Is it a problem that the node tags and hence edge pairs are not sequential starting from 1? However, I am comparing graphs with string labels. I build a dictionary to store the strings and replace each string with an integer. Some nodes are exclusively found in some graphs and absent in others. Therefore those node tags are missing.
Thanks again for your support!

The sequential labelling is not causing the problem.

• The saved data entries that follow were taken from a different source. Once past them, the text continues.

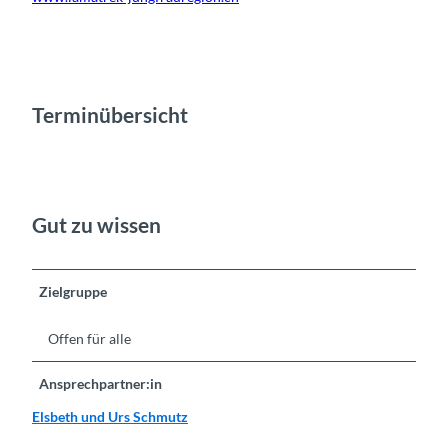
Terminübersicht
Gut zu wissen
Zielgruppe
Offen für alle
Ansprechpartner:in
Elsbeth und Urs Schmutz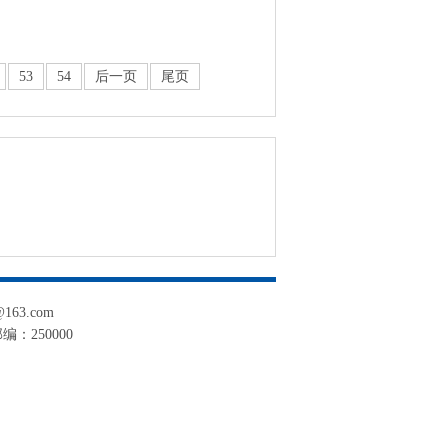
53
54
后一页
尾页
163.com
编：250000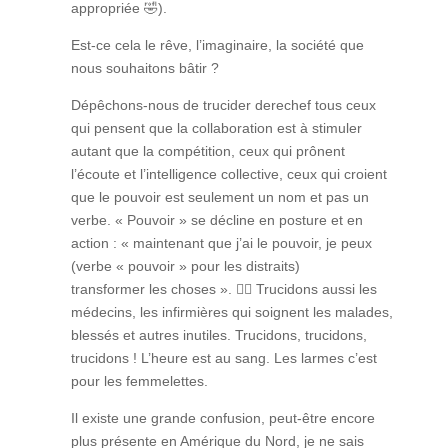
appropriée
🤣
).
Est-ce cela le rêve, l’imaginaire, la société que
nous souhaitons bâtir ?
Dépêchons-nous de trucider derechef tous ceux
qui pensent que la collaboration est à stimuler
autant que la compétition, ceux qui prônent
l’écoute et l’intelligence collective, ceux qui croient
que le pouvoir est seulement un nom et pas un
verbe. « Pouvoir » se décline en posture et en
action : « maintenant que j’ai le pouvoir, je peux
(verbe « pouvoir » pour les distraits)
transformer les choses ».
👩‍⚕️
Trucidons aussi les
médecins, les infirmières qui soignent les malades,
blessés et autres inutiles. Trucidons, trucidons,
trucidons ! L’heure est au sang. Les larmes c’est
pour les femmelettes.
Il existe une grande confusion, peut-être encore
plus présente en Amérique du Nord, je ne sais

So, the error persists even when I reorder the graphs and they look like this after passing them through the GNNGraph function:

New graph
Number of nodes: 81
Number of node tags: 81
Node tags: [0, 1, 2, 3, 4, 5, 6, 7, 8, 9, 10, 11, 12, 13, 14, 15, 16, 17, 18, 19, 20, 21, 22, 23, 24, 25, 26, 27, 28, 29, 30, 31, 32, 33, 34, 35, 36, 37, 38, 39, 40, 41, 42, 43, 44, 45, 46, 47, 48, 49, 50, 51, 52, 53, 54, 55, 56, 57, 58, 59, 60, 61, 62, 63, 64, 65, 66, 67, 68, 69, 70, 71, 72, 73, 74, 75, 76, 77, 78, 79, 80]
Node tags type: <class 'list'>
Node feature length: 81
Node feature type: <class 'numpy.ndarray'>
Node features: [[ 1.7591]
 [ 8.2386]
 [ 2.5039]
 [ 1.5928] and so on]
Number of edges: 1645
Length edge pairs: 3290
Type of edge pairs: <class 'numpy.ndarray'>
Edge pairs: [ 0  1  0 ... 63 80 64]
Label: 1

If I remove the assert statements to track the real error message afterwards, I get:

n2n_sp = torch.sparse.FloatTensor(n2n_idxes, n2n_vals, torch.Size([total_num_nodes, total_num_nodes]))
RuntimeError: size is inconsistent with indices: for dim 0, size is 49781 but found index 94661596694512

I found the following thread but I am working with the most recent PyTorch version:
https://discuss.pytorch.org/t/runtimeerror-sizes-is-inconsistent-with-indices-pytorch-0-4-1/94181
Many thanks for your help, Muhan!

If the txt way works, can you check what are different between a direct networkx graph and a networkx graph transformed from txt format? For example, select the same graph, check the differences in node tags, feature lengths, number types, etc. I guess there are some subtle reasons causing some discrepancy between the two ways.